■ Data block:
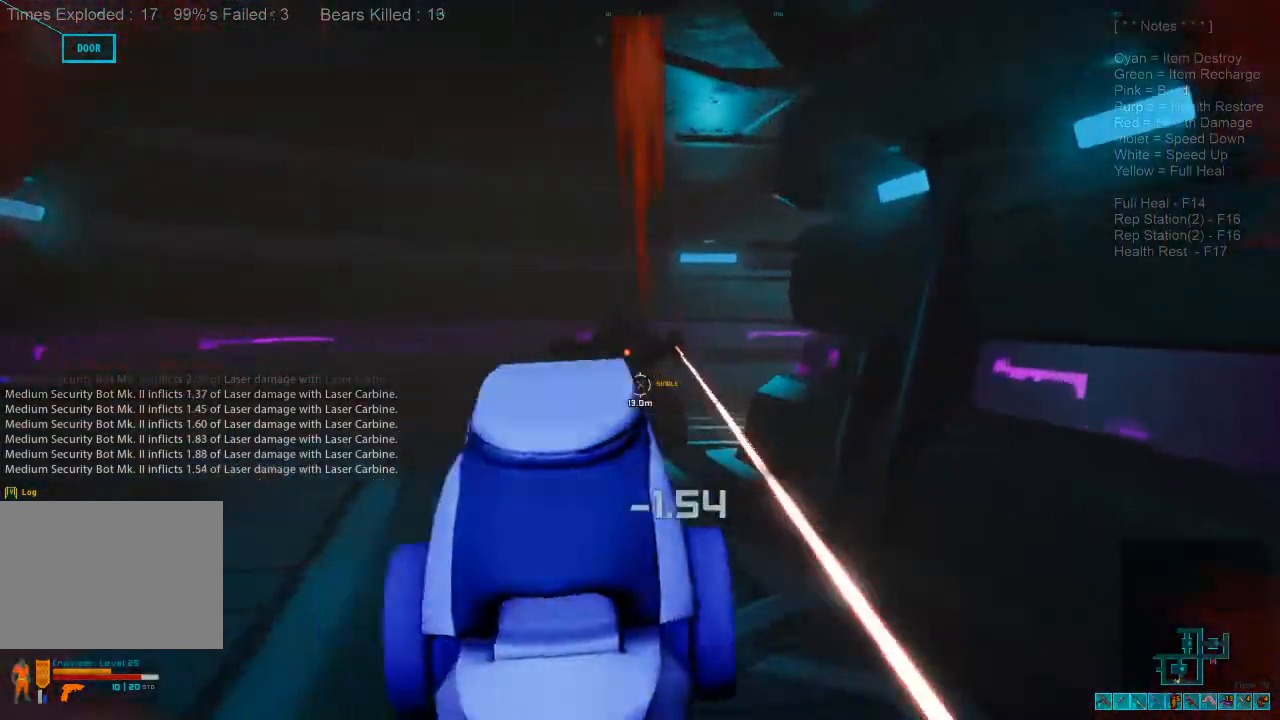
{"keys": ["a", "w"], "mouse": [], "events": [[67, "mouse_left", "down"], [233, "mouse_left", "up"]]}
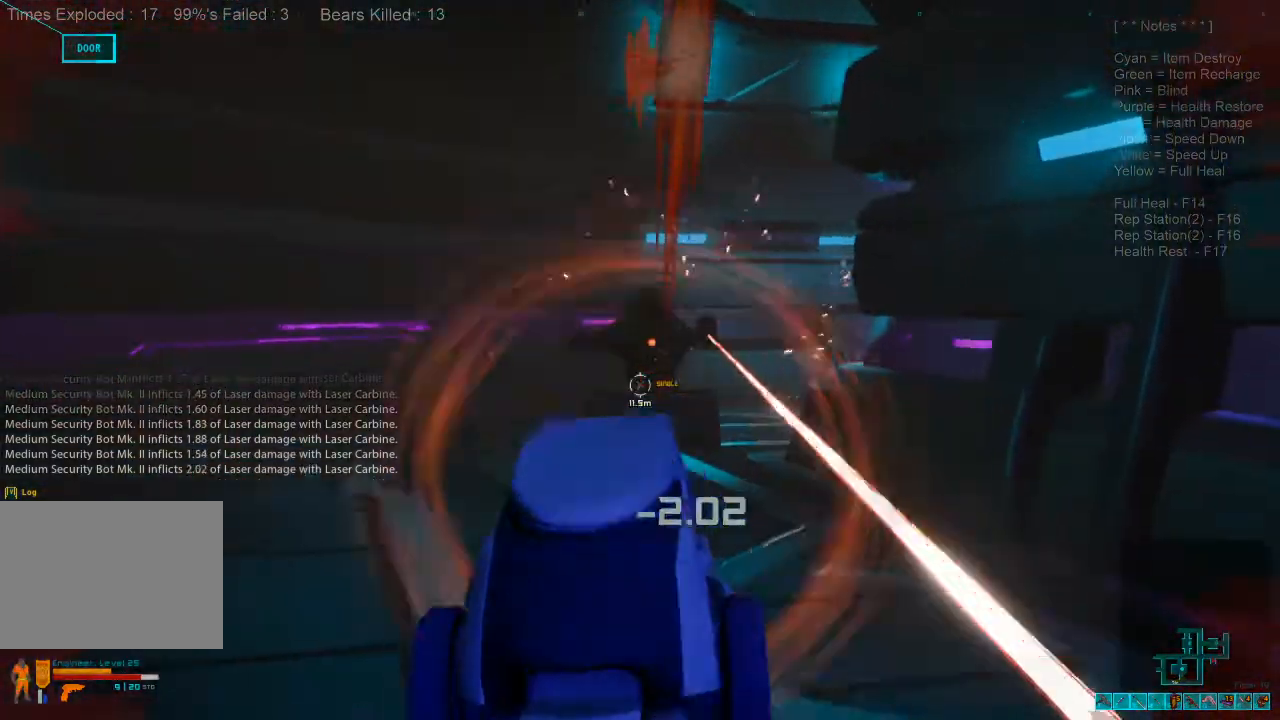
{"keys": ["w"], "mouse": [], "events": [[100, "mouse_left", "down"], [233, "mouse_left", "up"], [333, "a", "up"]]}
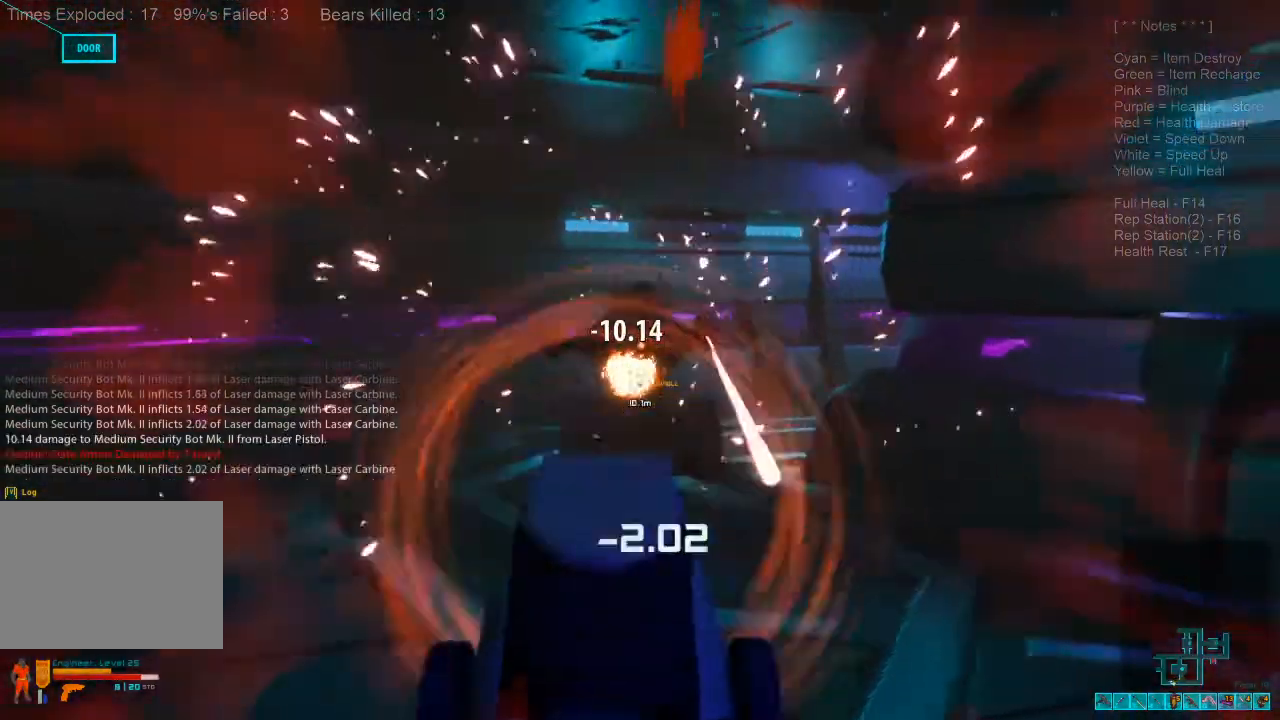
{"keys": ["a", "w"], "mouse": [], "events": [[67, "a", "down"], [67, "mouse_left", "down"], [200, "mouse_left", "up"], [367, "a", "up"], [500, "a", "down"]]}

■ Task statement: From the material above, reproduce everything verbatim except the pictures.

■ Problem solution:
{"keys": ["a", "w"], "mouse": [], "events": [[67, "mouse_left", "down"], [233, "mouse_left", "up"]]}
{"keys": ["w"], "mouse": [], "events": [[100, "mouse_left", "down"], [233, "mouse_left", "up"], [333, "a", "up"]]}
{"keys": ["a", "w"], "mouse": [], "events": [[67, "a", "down"], [67, "mouse_left", "down"], [200, "mouse_left", "up"], [367, "a", "up"], [500, "a", "down"]]}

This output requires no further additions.